→ INSTRUCTION 1
In the dial-pad knight-jump thread, rewrite the paragraph beginning "Faster: it's possible to compute" as a short bulleted list that keeps its main facts.

→ QUOTED PASSAGE

*** Block opens ***

Optimizing an algorithm

Question

Problem:

On a given standard dial pad, what is the # of unique numbers that can be generated from jumping N times with the constraint that when you jump, you must move like the knight chess piece. You also cannot land on any invalid values like the X's but you may pass through them.

Dialer:

1 2 3

4 5 6

7 8 9

X 0 X

Very similar to this

Generate 10-digit number using a phone keypad

What I have so far but is crazy slow (Python 2.7)

jumpMap = {
  1: [6,8],
  2: [7,9],
  3: [4,8],
  4: [0, 3, 9],
  5: [],
  6: [0, 1, 7],
  7: [2, 6],
  8: [1, 3],
  9: [2, 4],
  0: [4, 6]
}
def findUnique(start, jumps):

  if jumps == 1:
    # Base case 1 jump
    return len(jumpMap[start])
  if start == 5:
      return 0
  sum = 0
  for value in (jumpMap[start]):
    sum = sum + findUnique(value, jumps-1)

  return sum

I'm guessing the easiest way to optimize would to have some kind of memoization but I can't figure out how to use one given the problem constraints.

Answer 1

Let K(k, n) be the number of unique numbers of length n, starting with key k. Then, K(k, n+1) = sum(K(i, n)) where i ranges over the keys that it's possible to jump to from key k.

This can be calculated efficiently using dynamic programming; here's one way that takes O(n) time and O(1) space:

jumpMap = [map(int, x) for x in '46,68,79,48,039,,017,26,13,24'.split(',')]

def jumps(n):
    K = [1] * 10
    for _ in xrange(n):
        K = [sum(K[j] for j in jumpMap[i]) for i in xrange(10)]
    return sum(K)

for i in xrange(10):
    print i, jumps(i)

Faster: it's possible to compute the answer in log(n) time and O(1) space. Let M be the 10 by 10 matrix with M[i,j] = 1 if it's possible to jump from i to j, and 0 otherwise. Then sum(M^n * ones(10, 1)) is the answer. The matrix power can be computed using exponentiation by squaring in log(n) time. Here's some code using numpy:

jumpMap = [map(int, x) for x in '46,68,79,48,039,,017,26,13,24'.split(',')]
M = numpy.matrix([[1 if j in jumpMap[i] else 0 for j in xrange(10)] for i in xrange(10)])

*** Block closes ***

→ STORED DATA
*** Block opens ***

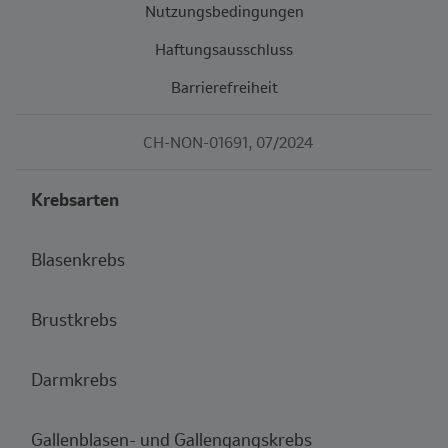
Nutzungsbedingungen
Haftungsausschluss
Barrierefreiheit
CH-NON-01691, 07/2024
Krebsarten
Blasenkrebs
Brustkrebs
Darmkrebs
Gallenblasen- und Gallengangskrebs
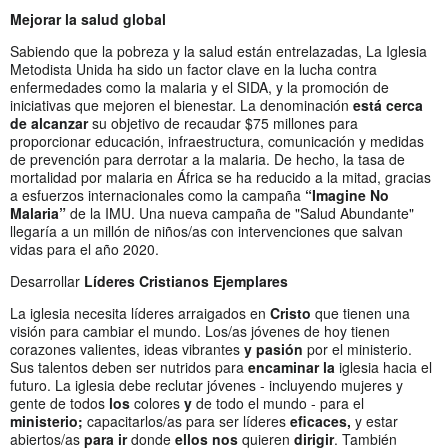
Mejorar la salud global
Sabiendo que la pobreza y la salud están entrelazadas, La Iglesia
Metodista Unida ha sido un factor clave en la lucha contra
enfermedades como la malaria y el SIDA, y la promoción de
iniciativas que mejoren el bienestar. La denominación
está cerca
de alcanzar
su objetivo de recaudar $75 millones para
proporcionar educación, infraestructura, comunicación y medidas
de prevención para derrotar a la malaria. De hecho, la tasa de
mortalidad por malaria en África se ha reducido a la mitad, gracias
a esfuerzos internacionales como la campaña
“Imagine No
Malaria”
de la IMU. Una nueva campaña de "Salud Abundante"
llegaría a un millón de niños/as con intervenciones que salvan
vidas para el año 2020.
Desarrollar
Líderes Cristianos Ejemplares
La iglesia necesita líderes arraigados en
Cristo
que tienen una
visión para cambiar el mundo. Los/as jóvenes de hoy tienen
corazones valientes, ideas vibrantes
y pasión
por el ministerio.
Sus talentos deben ser nutridos para
encaminar la
iglesia hacia el
futuro. La iglesia debe reclutar jóvenes - incluyendo mujeres y
gente de todos
los
colores
y
de todo el mundo - para el
ministerio;
capacitarlos/as para ser líderes
eficaces,
y estar
abiertos/as
para ir
donde
ellos nos
quieren
dirigir
. También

*** Block closes ***

→ INSTRUCTION 2
Output the records starting at their beginning and ending at the line that contains "Gallenblasen- und Gallengangskrebs", both ends included. Leave the pictures out.

→ RESPONSE BOX 1
- The answer can be computed in log(n) time and O(1) space.
- Define M as a 10 by 10 matrix where M[i,j] = 1 if a jump from i to j is possible, and 0 otherwise.
- The answer is sum(M^n * ones(10, 1)).
- Exponentiation by squaring computes the matrix power in log(n) time.
- Code using numpy follows.

→ RESPONSE BOX 2
Nutzungsbedingungen
Haftungsausschluss
Barrierefreiheit
CH-NON-01691, 07/2024
Krebsarten
Blasenkrebs
Brustkrebs
Darmkrebs
Gallenblasen- und Gallengangskrebs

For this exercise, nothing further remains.